Literature review is a very important part of any research as it establishes the context of any research, connects it to the existing knowledge, and therefore shows the depth of a research paper. In this post, I would like to talk about my personal process of working on literature review part.
Let me start with reminding the topic of my thesis project which is “Examining inclusive education policies and infrastructure in schools of Astana”. The scope of my study will include mainstream schools as well as inclusive schools where I will investigate inclusive education policies, their nature, content and common patterns. Another goal of my research project would be to reveal how well schools in Astana are equipped to maintain inclusive education.
Overall, I feel confident about the content of my literature review, that is to say, what subtopics to include and how to organize them. Now, the draft of my literature review is on the stage of general editing process where I work on connecting ideas and sentences to make them more cohesive, and on improving an overall structure of the draft.
Following the targets of my research work, I considered to divide the literature review part into two major sections. First section touches upon the issues of inclusive policies, specifically, I talk about the importance of inclusive policies, how policy relates to practice and creating inclusive schools, and research done about inclusive school policies in other parts of the world. Second section is more brief, and includes the role of infrastructure and how effective inclusive schools look like in terms of physical resources.

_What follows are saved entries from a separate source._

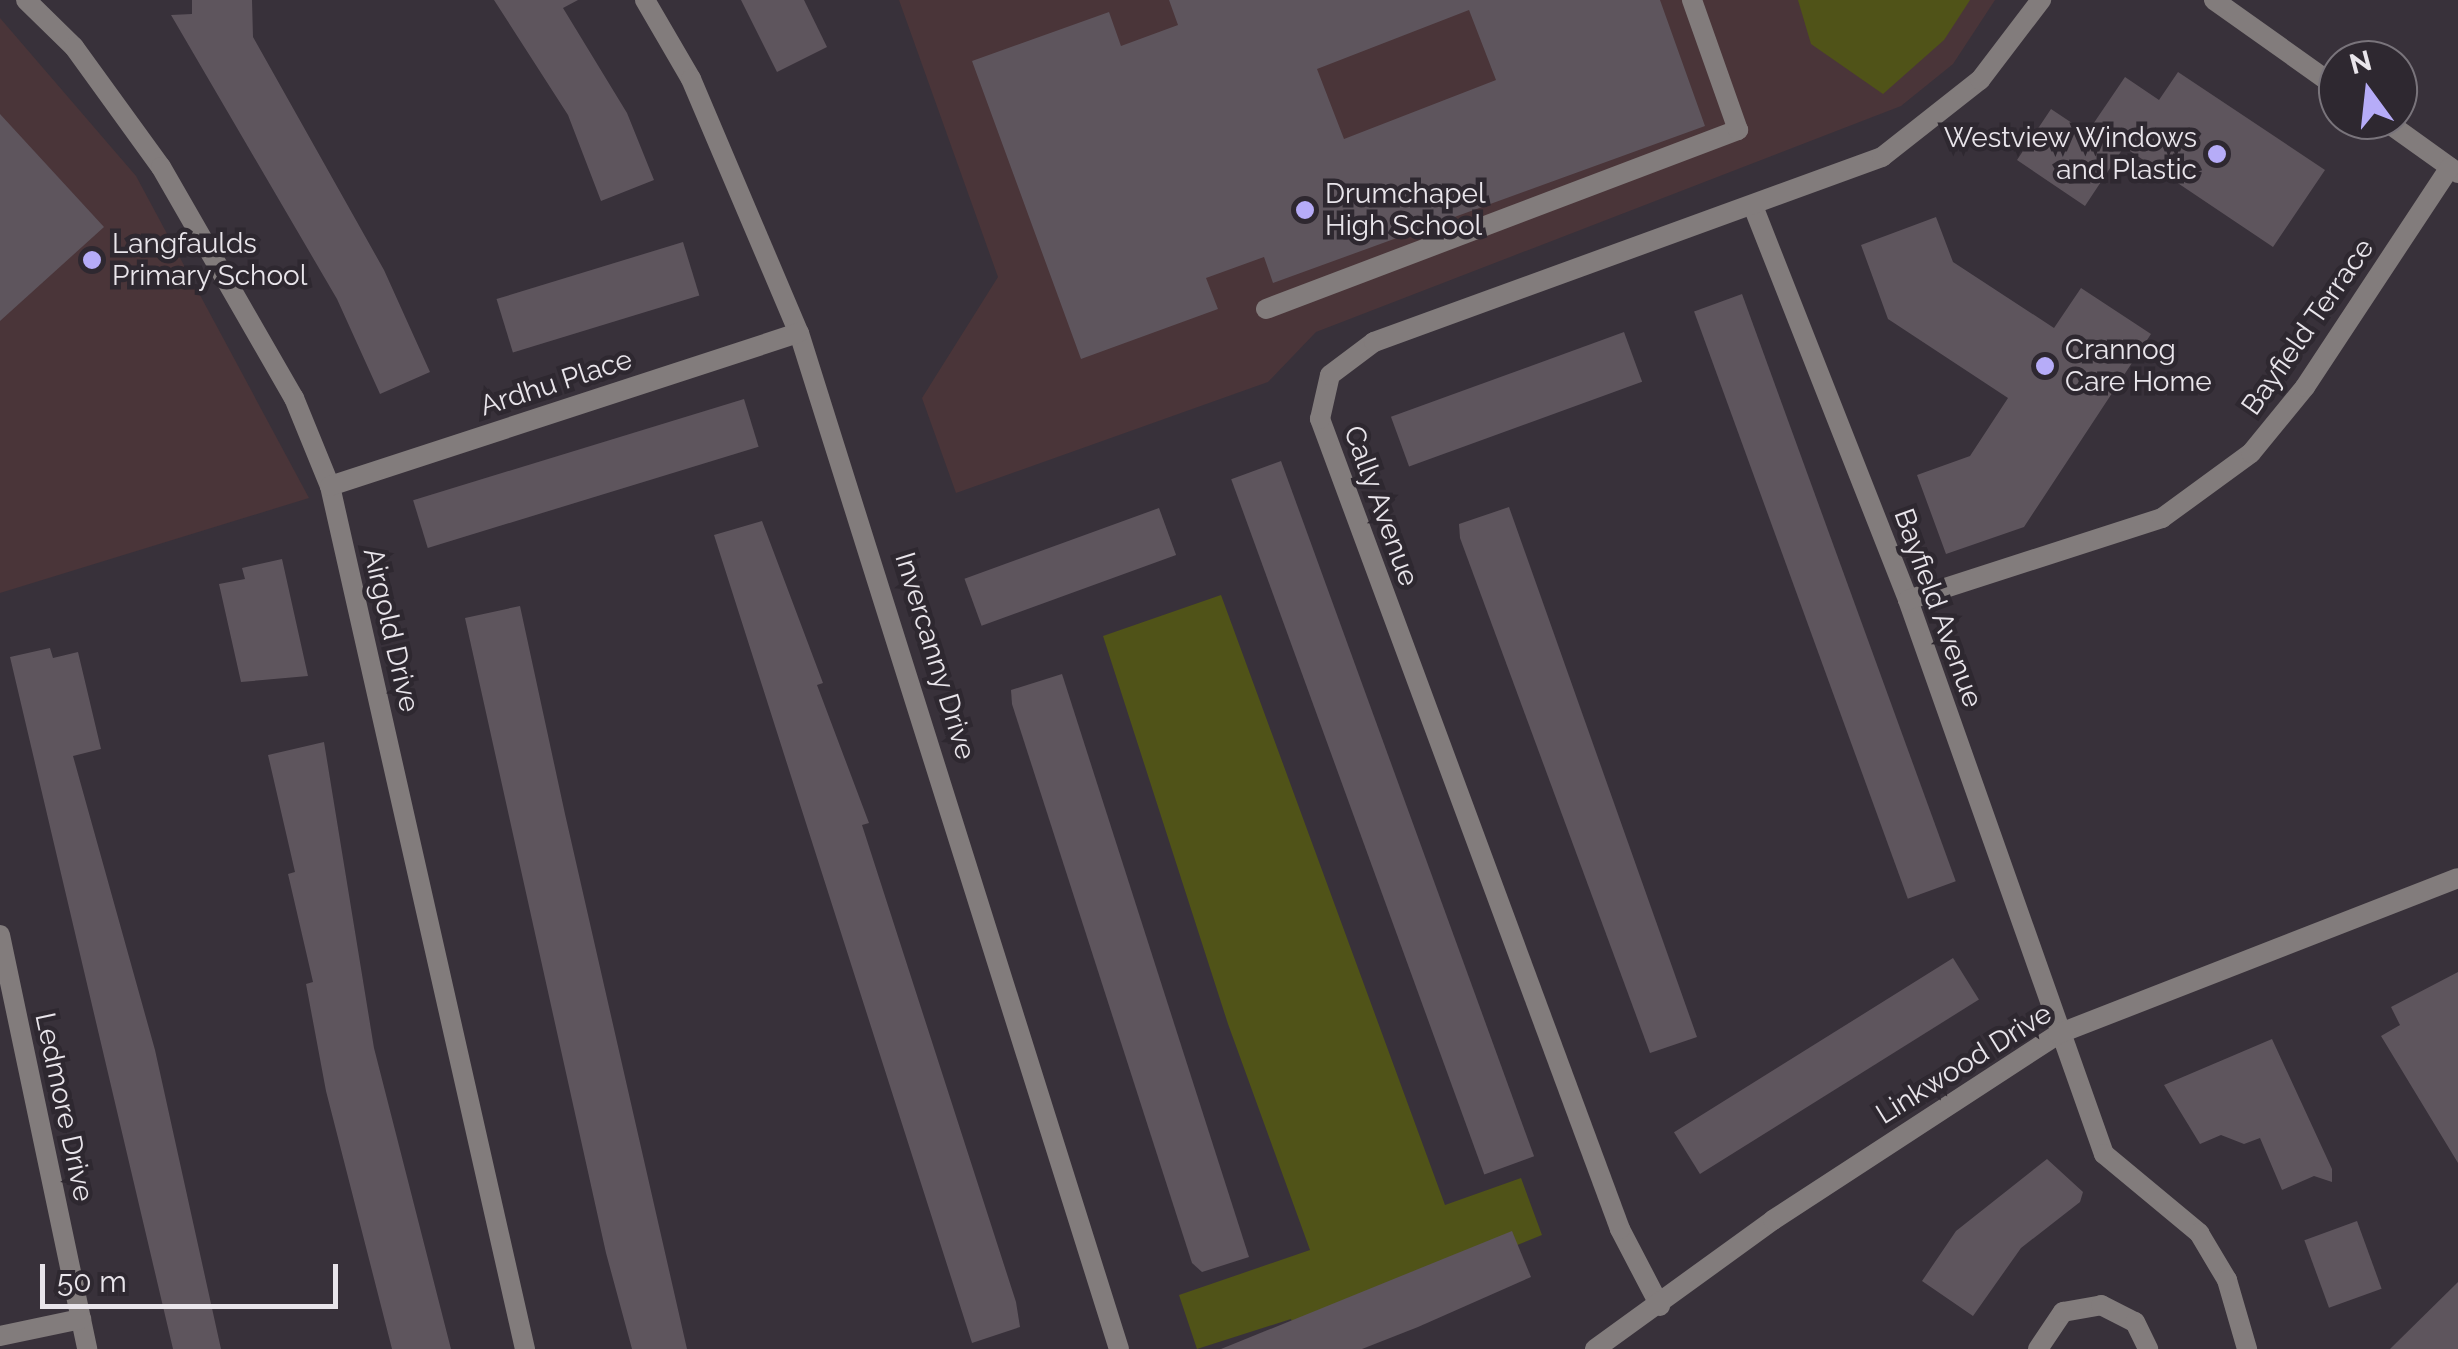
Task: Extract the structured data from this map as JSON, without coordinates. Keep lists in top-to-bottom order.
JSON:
{
  "streets": {
    "street": [
      "Bayfield Terrace",
      "Ardhu Place",
      "Cally Avenue",
      "Bayfield Avenue",
      "Airgold Drive",
      "Invercanny Drive",
      "Linkwood Drive",
      "Ledmore Drive"
    ]
  },
  "crossings": [
    ["Bayfield Terrace", "Bayfield Avenue"],
    ["Ardhu Place", "Airgold Drive"],
    ["Ardhu Place", "Invercanny Drive"],
    ["Cally Avenue", "Bayfield Avenue"],
    ["Cally Avenue", "Linkwood Drive"],
    ["Bayfield Avenue", "Linkwood Drive"]
  ],
  "places": [
    "Westview Windows and Plastic",
    "Drumchapel High School",
    "Langfaulds Primary School",
    "Crannog Care Home"
  ],
  "scale_bar": "50 m",
  "north": "top"
}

The process of finding relevant resources might seem the most challenging when writing literature review. At least for me, it was difficult to find exactly what I needed when I finally reached the point when I was confident I would never find anything. However, it appeared to be so only in the beginning, and as the process went on, I could not stop from saving one more “useful” article. So, how did I manage to do that? Firstly, I changed usual searching systems to our library’s electronic resources. Secondly, I always start from broader topics. Considering my topic, I might start from searching just an “inclusive policy” or “inclusive infrastructure”. Thirdly, I narrowed my key words eliminating articles and prepositions. For example, instead of searching “the importance of inclusive school policies” it is better just to write “inclusive policies importance”. Finally, I tried to use various combinations of word phrases meaning the same thing. Sometimes new relevant articles appeared when I searched “role inclusive policy” instead of “importance inclusive policy” or “inclusion school building” instead of “inclusive school infrastructure”.
Next step after I had enough materials was to read, summarize, analyze, evaluate and synthesize all the sources to come to certain conclusions and make your own suggestions. Here, I usually create a simple table where I briefly write all the information about each article: name, author/s, date, aim of research paper, methodology, results in bullet points. This kind of summary of each article in a table is more convenient for me to structure my ideas, to analyze, look through the information and compare between sources rather than making a summary as a text.
To conclude, I would like to share few examples of research works which highly influenced my own research project. This is the work of Garrick Duhaney where he makes a deep analysis of the content of inclusive policies of 50 state educational agencies in the USA. Apart from this, the paper talks about a policy itself as a tool in changing a system, its importance and drawbacks. I also appreciate the work of Mcallister and Hadjri who highlighted the role of a school infrastructure when placing children with special educational needs into mainstream settings. I also liked that the authors indicated four-stage approach for an adequate evaluation of an environment for better inclusion.
Garrick Duhaney, L. M. (1999). A content analysis of state education agencies’ policies/position statements on inclusion. Remedial and Special Education, 20(6), 367-378.
McAllister, K., & Hadjri, K. (2013). Inclusion and the special educational needs (SEN) resource base in mainstream schools: physical factors to maximise effectiveness. Support for Learning, 28(2), 57-65.